- _GOAL OF THE EXERCISE_
Which records run from the line with "table_cell [870, 357, 971, 386]" up to and including the line with "table_cell [768, 601, 869, 630]"? Repeat those lines exactly as they appear, and nothing else.

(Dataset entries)

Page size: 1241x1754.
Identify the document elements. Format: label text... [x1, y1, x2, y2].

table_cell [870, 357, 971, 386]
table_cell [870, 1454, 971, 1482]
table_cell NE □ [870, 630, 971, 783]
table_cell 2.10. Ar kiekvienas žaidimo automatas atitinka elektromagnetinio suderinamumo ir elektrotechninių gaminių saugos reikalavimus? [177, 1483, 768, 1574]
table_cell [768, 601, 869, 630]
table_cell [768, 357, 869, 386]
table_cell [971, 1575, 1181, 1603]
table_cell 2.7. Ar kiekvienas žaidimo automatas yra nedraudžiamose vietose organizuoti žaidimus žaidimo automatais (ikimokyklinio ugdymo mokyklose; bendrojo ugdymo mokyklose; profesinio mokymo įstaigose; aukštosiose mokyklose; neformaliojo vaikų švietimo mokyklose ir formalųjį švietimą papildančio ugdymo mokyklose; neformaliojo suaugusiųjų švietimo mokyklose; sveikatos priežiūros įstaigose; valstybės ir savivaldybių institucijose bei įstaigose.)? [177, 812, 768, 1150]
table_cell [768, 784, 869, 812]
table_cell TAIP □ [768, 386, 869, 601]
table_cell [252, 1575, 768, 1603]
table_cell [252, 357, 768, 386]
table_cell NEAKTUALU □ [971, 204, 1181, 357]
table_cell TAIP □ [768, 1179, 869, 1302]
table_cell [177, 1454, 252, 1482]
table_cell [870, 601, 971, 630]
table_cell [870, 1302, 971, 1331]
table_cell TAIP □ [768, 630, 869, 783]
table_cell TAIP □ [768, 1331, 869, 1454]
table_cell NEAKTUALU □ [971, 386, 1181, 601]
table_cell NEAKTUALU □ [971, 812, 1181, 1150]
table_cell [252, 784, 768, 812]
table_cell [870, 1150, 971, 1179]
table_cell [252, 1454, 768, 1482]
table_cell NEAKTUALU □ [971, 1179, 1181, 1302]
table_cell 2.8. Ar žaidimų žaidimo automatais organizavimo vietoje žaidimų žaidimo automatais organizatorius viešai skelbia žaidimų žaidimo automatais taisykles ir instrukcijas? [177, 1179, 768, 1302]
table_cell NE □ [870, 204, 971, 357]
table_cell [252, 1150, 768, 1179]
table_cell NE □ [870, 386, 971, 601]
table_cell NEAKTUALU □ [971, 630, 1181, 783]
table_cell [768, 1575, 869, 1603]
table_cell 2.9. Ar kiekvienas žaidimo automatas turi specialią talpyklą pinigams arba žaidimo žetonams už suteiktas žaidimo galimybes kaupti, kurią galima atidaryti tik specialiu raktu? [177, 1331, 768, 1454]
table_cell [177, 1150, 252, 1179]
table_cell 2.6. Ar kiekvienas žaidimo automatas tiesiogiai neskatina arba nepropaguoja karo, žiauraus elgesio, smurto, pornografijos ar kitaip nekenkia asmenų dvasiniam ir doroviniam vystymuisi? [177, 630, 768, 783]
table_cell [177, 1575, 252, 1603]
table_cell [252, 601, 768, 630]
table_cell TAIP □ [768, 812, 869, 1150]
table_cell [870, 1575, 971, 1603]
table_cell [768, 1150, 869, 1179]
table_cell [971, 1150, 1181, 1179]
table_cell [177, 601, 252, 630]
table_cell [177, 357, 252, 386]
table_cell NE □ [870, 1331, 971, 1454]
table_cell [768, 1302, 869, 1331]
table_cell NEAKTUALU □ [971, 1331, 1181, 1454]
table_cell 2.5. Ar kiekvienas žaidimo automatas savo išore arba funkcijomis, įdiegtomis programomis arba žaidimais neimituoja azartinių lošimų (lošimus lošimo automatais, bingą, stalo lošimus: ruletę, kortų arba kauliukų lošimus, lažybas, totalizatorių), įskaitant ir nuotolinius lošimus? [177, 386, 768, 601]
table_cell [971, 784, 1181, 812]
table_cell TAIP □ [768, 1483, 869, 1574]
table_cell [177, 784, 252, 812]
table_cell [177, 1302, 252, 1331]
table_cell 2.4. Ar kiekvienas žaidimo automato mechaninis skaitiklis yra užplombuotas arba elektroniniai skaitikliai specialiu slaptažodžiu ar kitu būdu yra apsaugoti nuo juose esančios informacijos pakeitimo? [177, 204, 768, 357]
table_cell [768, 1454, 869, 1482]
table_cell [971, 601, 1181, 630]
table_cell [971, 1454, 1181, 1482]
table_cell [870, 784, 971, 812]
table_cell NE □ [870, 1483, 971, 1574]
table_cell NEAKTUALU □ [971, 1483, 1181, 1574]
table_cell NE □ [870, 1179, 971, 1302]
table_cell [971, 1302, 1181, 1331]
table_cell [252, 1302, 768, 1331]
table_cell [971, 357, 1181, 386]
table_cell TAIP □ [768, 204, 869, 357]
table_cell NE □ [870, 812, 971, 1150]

- _OUTPUT OF THE TASK_
table_cell [870, 357, 971, 386]
table_cell [870, 1454, 971, 1482]
table_cell NE □ [870, 630, 971, 783]
table_cell 2.10. Ar kiekvienas žaidimo automatas atitinka elektromagnetinio suderinamumo ir elektrotechninių gaminių saugos reikalavimus? [177, 1483, 768, 1574]
table_cell [768, 601, 869, 630]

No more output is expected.